Spotify and other companies aren’t letting up in their fight against what they deem “anticompetitive and unfair practices” from Apple. If they succeed in their call on the European Commission to take decisive action against Apple, consumers could face less security, convenience and choice of content. The Commission should decline to require Apple to make changes. Companies like Spotify shouldn’t weaponize competition policy to circumvent paying to use Apple’s services.
Spotify has claimed that Apple has been imposing restrictions on it for years. The company has two main gripes. First, it’s unhappy with Apple’s App Store policy, in which Apple charges top app developers like Spotify 30 percent to distribute their paid apps. Spotify representatives argue that paying the fee would force it to artificially inflate its prices relative to Apple Music and therefore would put it at a disadvantage competitively.
Second, Spotify claims that Apple creates artificial obstacles that prevent it from freely communicating with its customers. These obstacles are part of what’s commonly referred to as anti-steering policies. For example, Apple bars its App Store developers from giving links within its app or by email to payment methods outside the App Store’s system.
Apple’s App Store commission fee is widely misunderstood. Spotify’s claim that the fee would force it to artificially inflate prices is misleading. On the contrary, Spotify chose to charge its users higher prices on the App Store to incentivize its target audience to subscribe directly through its website. Consumers can still purchase the Google Play version of Spotify at a reduced price and without going through Google Play’s billing system.

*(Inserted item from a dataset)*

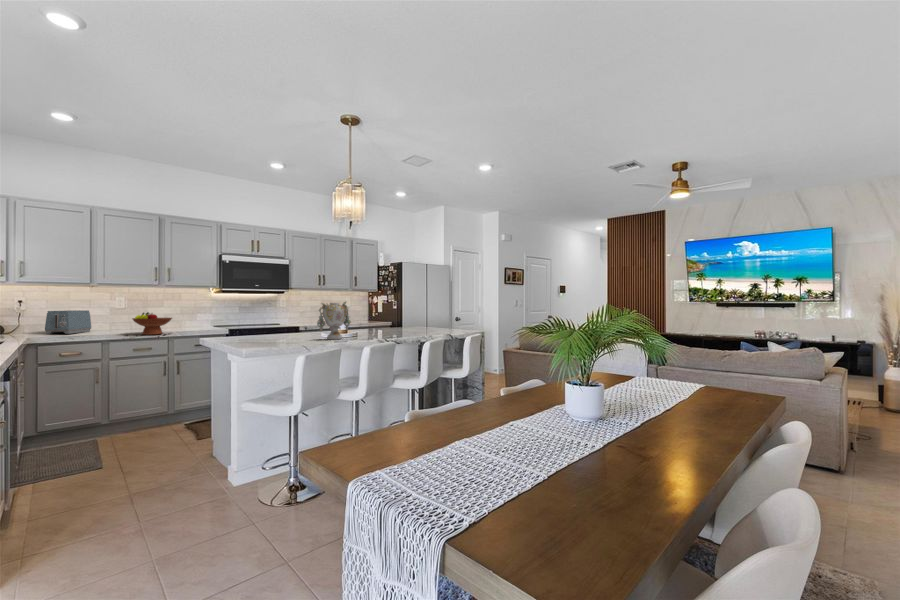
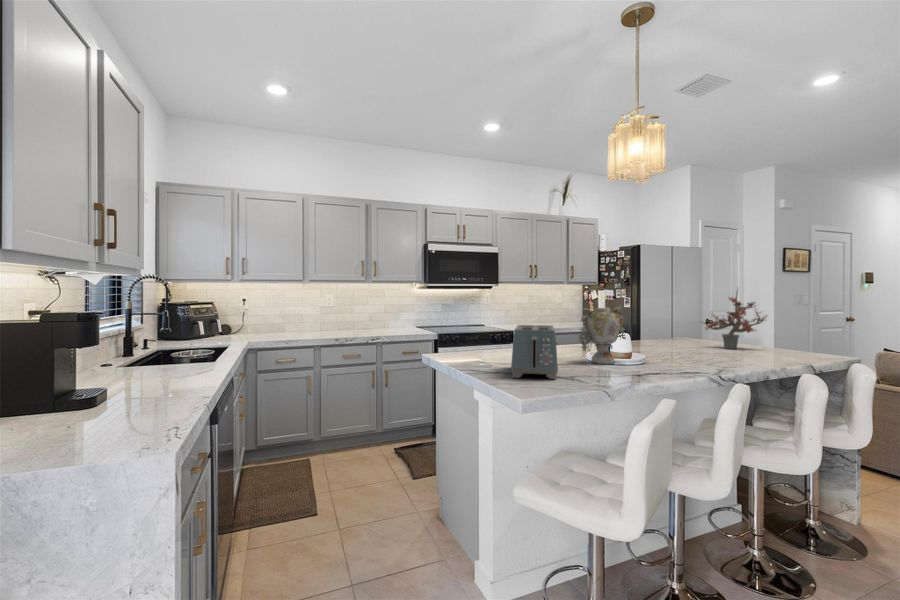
potted plant: none [416,291,454,332] -> present [703,289,767,349]
toaster: present [45,310,91,334] -> present [511,325,558,379]
fruit bowl: present [132,312,172,335] -> none [341,313,380,339]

Apple’s commission fee has valid business justifications. Although Apple’s notoriety comes from its selling of phones and laptops, it also provides services such as Apple Music, Apple TV Plus and Apple News Plus. Apple’s revenue derived from its app store makes up a large share of the revenue in the company’s “services” category. In 2019, nearly 40 percent of Apple’s total service revenue was from its fee taken on digital content sold through the App Store.
Not only that, but in fiscal quarter Q3 of 2020, 22 percent of the company’s overall revenue was generated by its app store revenue.
As a writer for The Verge puts it, “The 30 percent ‘Apple tax’ is the beating heart for Apple’s services business, which it has emphasized as growth as the iPhone business starts to slow.” Without this revenue, Apple’s upkeep of the App Store would be severely impacted.
Perhaps most importantly, the regulation of Apple’s fee, even for top developers like Spotify, could incentivize Apple to remove small businesses from its app store to avoid compliance. With much less revenue, Apple could find itself in a situation where the removal of less profitable apps would be necessary to maintain its store and other services. iOS users could lose the majority of the App Store’s nearly two million apps as a result of this policy, leaving developers severely disadvantaged or utterly unable to meet the consumer demand for their apps. Being removed from a market that has 500 million visitors per week and 1.5 billion devices as potential customers would be a disaster.
Since its inception in 2008, developers have been paid $320 billion through the App Store. The rate at which developers have been paid has grown over the years, showing that consumers are increasingly satisfied by developers’ content.
Apple’s payment processing system, which comes a result of its commission fee and its “anti-steering” policies, offers tangible benefits. As the American Consumer Institute (ACI) points out, Apple uses a highly sophisticated payment processing system that secures customers’ sensitive financial information and keeps it out of the hands of cybercriminals. Vendors can’t access that information, nor does Apple retain any of it. Customers also must authenticate every transaction.
As a result of this sophisticated technology, it’s much safer (and more convenient) to give billing information to Apple than to every individual app developer. As Jessica Melugin at the Competitive Enterprise Institute succinctly sums it up, “If app stores were forced to let developers use the payment systems of their choice, Spotify might keep more money, but consumers will pay with less convenience, privacy and security.”
At any rate, Spotify’s complaints against Apple fail to recognize the benefits of its policies. Spotify’s circumvention of these policies amounts to a self-serving attempt to utilize Apple’s services without paying the costs. The company doesn’t want to pay to play the game on Apple’s court.
Since Spotify isn’t alone in its hot pursuit against Apple’s commission fee, this case represents a bigger battle — one that ultimately will influence Apple’s rights as a company, a key source of its revenue and, consequently, what its consumers will receive.
If Spotify’s efforts against Apple prevail, consumer privacy, security, convenience, productivity and entertainment could be choked. Rather than taking harmful decisive action against Apple, the European Commission should encourage innovation and fairness.